The president’s environmental policies mirror the far-right blueprint — and push the boundaries of the Constitution.

By Zoya Teirstein, Grist

“I know nothing about Project 2025,” President Donald Trump said in a social media post last summer, four months before he defeated former vice president Kamala Harris and made a triumphant return to power.

He was referring to a 900-page document written by the Heritage Foundation, a think tank that has been influencing Republican presidential policy since the 1980s, and other conservative groups. At least 140 members of Trump’s own former administration worked on the roadmap, which laid out the ways a second Trump term could fundamentally transform the federal government’s role in society.

As the public learned about radical proposals like replacing thousands of federal workers with conservative loyalists and commercializing government weather forecasts, Project 2025 became a political inconvenience for Republicans on the campaign trail. Last fall, only 13 percent of Americans said they supported the plan.

a forest on fire with trees burning in the foreground

“I have no idea who is behind it,” Trump said in July as he tried to distance himself from the controversy.
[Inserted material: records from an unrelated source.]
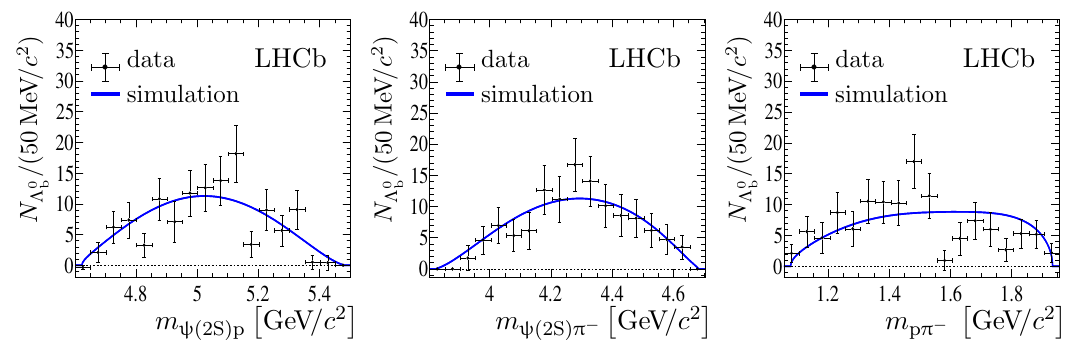
Figure 2 . Background-subtracted mass distributions of the (left) (2S)p, (centre) (2S) (cid:25) (cid:0) and (right) p (cid:25) + combinations in the (cid:3) 0 ! (2S)p (cid:25) (cid:0) decay compared with distributions obtained from b a phase-space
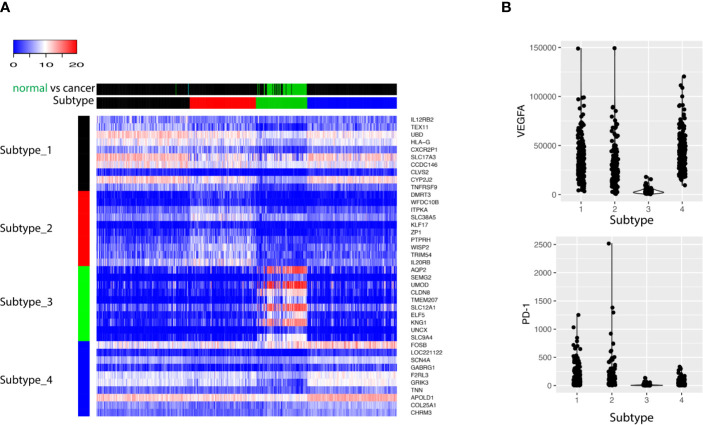

(A) The top 10 biomarkers up-regulated in each subtype were shown as heatmap. Each row represents one gene, and each column stands for one sample. The column side color bar labels the information about the sample. In Subtype bar, Subtype_1, Subtype_2, Subtype_3 and Subtype_4 are colored as black, red, green, and blue, respectively. In normal vs cancer bar, cancer tissue is labeled as black and normal tissue is labeled as green. (B) The expression of VEGFA and PD-1 was shown for the four subtypes: Subtype_1, Subtype_2, Subtype_3, and Subtype_4.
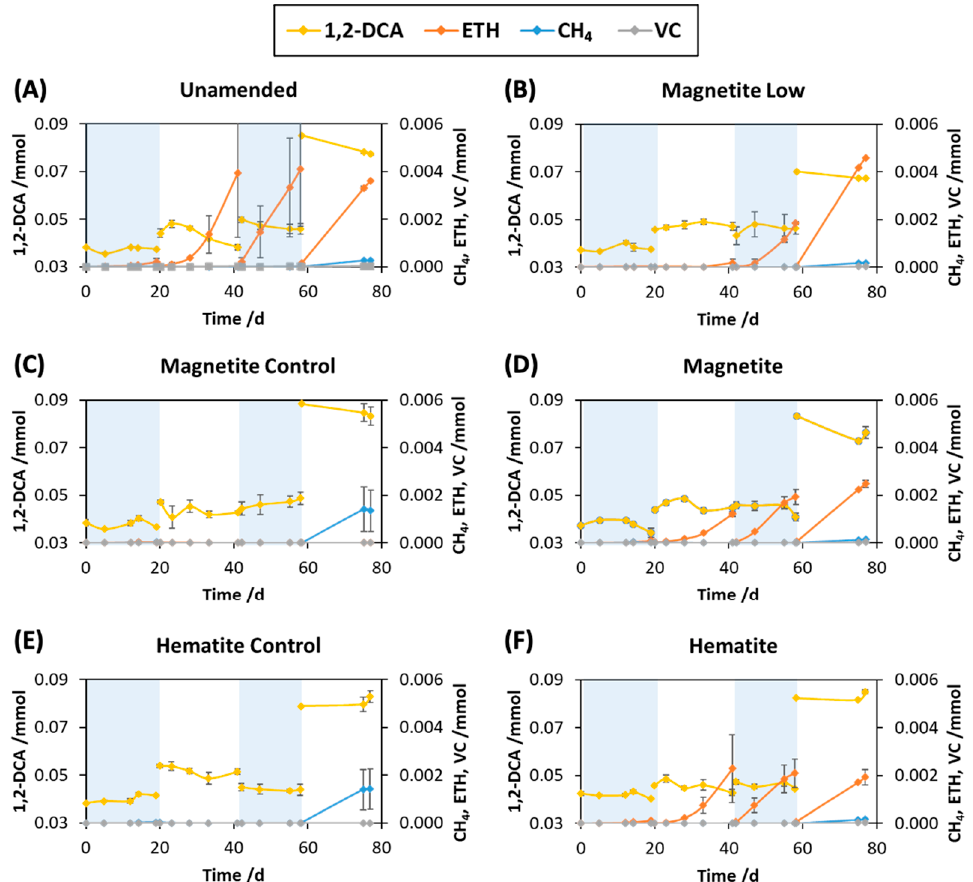
Figure 4. Trends of 1,2-DCA, ETH, VC and CH 4 for all treatments, namely: ( A ) Unamended control; ( B ) Magnetite low; ( C ) Non-inoculated Magnetite control; ( D ) Magnetite; ( E ) Non-inoculated Hematite control; ( F ) Hematite. The values are obtained as average of two replicates.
If the notion that Trump was completely unaware of the origins or the contents of Project 2025 didn’t pass the straight face test then, it’s ludicrous now.

Fewer than four months in, the Trump administration has accomplished policies that mirror about a third of the more than 300 policy objectives outlined in the blueprint, according to a crowdsourced website called Project 2025 Tracker. They include scrubbing mentions of diversity, equity, and inclusion from government documents and agencies; dismantling the Department of Education; and freezing federal science grants across the government. More than 60 measures recommended by the document are currently in progress.

“It’s actually way beyond my wildest dreams,” Paul Dans, the former director of Project 2025, told Politico last month.

About a fifth of the climate and environment measures proposed by the architects of Project 2025 have been implemented, according to another Project 2025 tracker run jointly by the policy think tanks Governing for Impact and the Center for Progressive Reform. Those measures include boosting fossil fuel drilling on public lands, rolling back grants for green programs, and reforming climate statutes.